Entries drawn from a collection
►
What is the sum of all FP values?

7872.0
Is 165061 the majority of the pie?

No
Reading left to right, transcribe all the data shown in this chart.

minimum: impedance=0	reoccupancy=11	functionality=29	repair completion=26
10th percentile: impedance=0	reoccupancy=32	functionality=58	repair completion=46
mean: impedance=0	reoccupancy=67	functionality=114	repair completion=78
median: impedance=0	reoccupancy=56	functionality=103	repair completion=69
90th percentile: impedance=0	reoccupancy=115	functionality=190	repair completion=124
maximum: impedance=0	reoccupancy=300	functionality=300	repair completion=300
◄
» What you will do: Copy the listing above line for line, without changing anything.

» Exercise output:
What is the sum of all FP values?

7872.0
Is 165061 the majority of the pie?

No
Reading left to right, transcribe all the data shown in this chart.

minimum: impedance=0	reoccupancy=11	functionality=29	repair completion=26
10th percentile: impedance=0	reoccupancy=32	functionality=58	repair completion=46
mean: impedance=0	reoccupancy=67	functionality=114	repair completion=78
median: impedance=0	reoccupancy=56	functionality=103	repair completion=69
90th percentile: impedance=0	reoccupancy=115	functionality=190	repair completion=124
maximum: impedance=0	reoccupancy=300	functionality=300	repair completion=300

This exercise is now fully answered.